Throughout this chapter, we covered the different ways that you can deploy Windows 10 and Office 365 ProPlus in your environment. We started things off by covering the steps you need to take to plan for Windows 10 and Office 365 ProPlus deployments. We covered hardware assessment and application compatibility assessment, along with network assessment and optimization.

Next, we covered the different deployment options for Windows 10. We looked at things like Windows Autopilot, In-Place Upgrades, and Dynamic Provisioning. We also looked at Subscription Activation as a means for switching from one edition of Windows 10 to another.

After covering the deployment options for Windows 10, we reviewed the different deployment options for Office 365 ProPlus. We looked at Configuration Manager, the Office Deployment Tool, and Manual Installation from the Office 365 portal.

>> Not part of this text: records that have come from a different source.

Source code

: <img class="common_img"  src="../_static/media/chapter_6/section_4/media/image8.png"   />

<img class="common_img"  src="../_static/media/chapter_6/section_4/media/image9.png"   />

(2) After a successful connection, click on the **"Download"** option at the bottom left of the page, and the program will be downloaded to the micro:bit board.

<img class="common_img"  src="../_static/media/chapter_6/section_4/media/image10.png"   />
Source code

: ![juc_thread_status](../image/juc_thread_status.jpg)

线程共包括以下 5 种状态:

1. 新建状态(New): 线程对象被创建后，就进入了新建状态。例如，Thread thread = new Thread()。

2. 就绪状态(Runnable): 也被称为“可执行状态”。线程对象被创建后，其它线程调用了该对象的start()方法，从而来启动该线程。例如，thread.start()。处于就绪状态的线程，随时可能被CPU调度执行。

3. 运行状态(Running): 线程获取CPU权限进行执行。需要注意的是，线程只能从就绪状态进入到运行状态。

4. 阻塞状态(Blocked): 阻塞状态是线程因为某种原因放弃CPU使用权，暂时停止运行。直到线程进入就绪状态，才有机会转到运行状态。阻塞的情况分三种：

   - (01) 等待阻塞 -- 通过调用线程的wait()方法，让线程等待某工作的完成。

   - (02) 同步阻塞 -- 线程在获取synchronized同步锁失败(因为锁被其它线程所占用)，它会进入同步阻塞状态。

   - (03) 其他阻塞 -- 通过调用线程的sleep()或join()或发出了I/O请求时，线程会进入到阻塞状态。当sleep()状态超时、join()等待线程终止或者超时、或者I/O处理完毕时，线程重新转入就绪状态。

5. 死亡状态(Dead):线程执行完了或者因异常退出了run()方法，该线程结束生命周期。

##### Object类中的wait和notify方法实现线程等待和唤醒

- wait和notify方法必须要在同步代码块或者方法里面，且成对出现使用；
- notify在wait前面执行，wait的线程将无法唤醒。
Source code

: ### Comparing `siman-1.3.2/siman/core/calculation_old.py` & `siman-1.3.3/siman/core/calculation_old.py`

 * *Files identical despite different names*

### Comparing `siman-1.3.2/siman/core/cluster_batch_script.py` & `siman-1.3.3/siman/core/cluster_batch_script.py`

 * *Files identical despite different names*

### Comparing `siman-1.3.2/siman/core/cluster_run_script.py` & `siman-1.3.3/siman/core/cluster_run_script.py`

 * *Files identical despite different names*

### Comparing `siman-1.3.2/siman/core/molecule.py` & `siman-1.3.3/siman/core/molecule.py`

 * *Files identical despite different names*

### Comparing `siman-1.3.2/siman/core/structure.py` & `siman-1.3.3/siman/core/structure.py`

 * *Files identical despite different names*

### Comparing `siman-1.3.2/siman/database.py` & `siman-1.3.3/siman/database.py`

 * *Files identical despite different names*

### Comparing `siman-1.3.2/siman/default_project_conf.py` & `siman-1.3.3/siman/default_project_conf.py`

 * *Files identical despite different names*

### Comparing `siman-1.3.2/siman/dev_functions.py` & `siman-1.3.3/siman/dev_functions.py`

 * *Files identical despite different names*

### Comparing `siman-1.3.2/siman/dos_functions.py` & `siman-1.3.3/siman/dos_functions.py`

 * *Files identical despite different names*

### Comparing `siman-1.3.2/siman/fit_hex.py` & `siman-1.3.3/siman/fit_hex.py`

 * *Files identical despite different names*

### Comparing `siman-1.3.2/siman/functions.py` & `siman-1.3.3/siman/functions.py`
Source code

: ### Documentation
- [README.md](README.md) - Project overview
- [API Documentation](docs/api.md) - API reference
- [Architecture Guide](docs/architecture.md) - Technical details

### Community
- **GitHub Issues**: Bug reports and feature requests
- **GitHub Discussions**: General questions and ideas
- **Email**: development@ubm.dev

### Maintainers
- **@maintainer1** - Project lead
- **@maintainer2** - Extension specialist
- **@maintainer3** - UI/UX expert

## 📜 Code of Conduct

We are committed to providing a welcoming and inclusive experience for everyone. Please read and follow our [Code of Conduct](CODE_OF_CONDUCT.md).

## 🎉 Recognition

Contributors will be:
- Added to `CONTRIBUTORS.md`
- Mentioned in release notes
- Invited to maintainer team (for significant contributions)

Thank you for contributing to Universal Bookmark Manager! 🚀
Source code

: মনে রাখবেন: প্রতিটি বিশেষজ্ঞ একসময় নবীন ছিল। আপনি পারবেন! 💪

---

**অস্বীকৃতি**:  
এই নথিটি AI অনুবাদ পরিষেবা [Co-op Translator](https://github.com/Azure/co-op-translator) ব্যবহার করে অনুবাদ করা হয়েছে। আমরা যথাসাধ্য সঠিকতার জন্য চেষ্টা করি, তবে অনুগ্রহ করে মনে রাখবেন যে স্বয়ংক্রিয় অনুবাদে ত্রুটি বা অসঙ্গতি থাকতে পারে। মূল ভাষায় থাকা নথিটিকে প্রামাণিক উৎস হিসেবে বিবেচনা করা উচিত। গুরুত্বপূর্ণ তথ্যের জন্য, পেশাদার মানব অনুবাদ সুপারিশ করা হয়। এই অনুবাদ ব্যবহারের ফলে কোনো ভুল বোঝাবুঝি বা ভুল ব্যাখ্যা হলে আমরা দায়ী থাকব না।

Once we finished working through the different Office 365 ProPlus deployment options, we dove into the Windows-as-a-Service model, where we covered servicing channels and deployment rings.

Coming down the home stretch, you learned about updates for Office 365 ProPlus. You learned about the different update channels for Office 365 ProPlus including the Monthly Channel, the Semi-Annual Targeted Channel, and the Semi-Annual Channel. You also learned how to choose the appropriate update channel for your organization and how updates are installed for Office 365 ProPlus.

Rounding things out we dove into licensing and activation in Office 365 ProPlus, where you learned about licensing Office 365 ProPlus, Reduced Functionality Mode, and how to activate Office 365 ProPlus. You also learned how to manage activated installations.

At this point, you should have a good idea of what all goes into planning for and deploying Windows 10 and Office 365 ProPlus.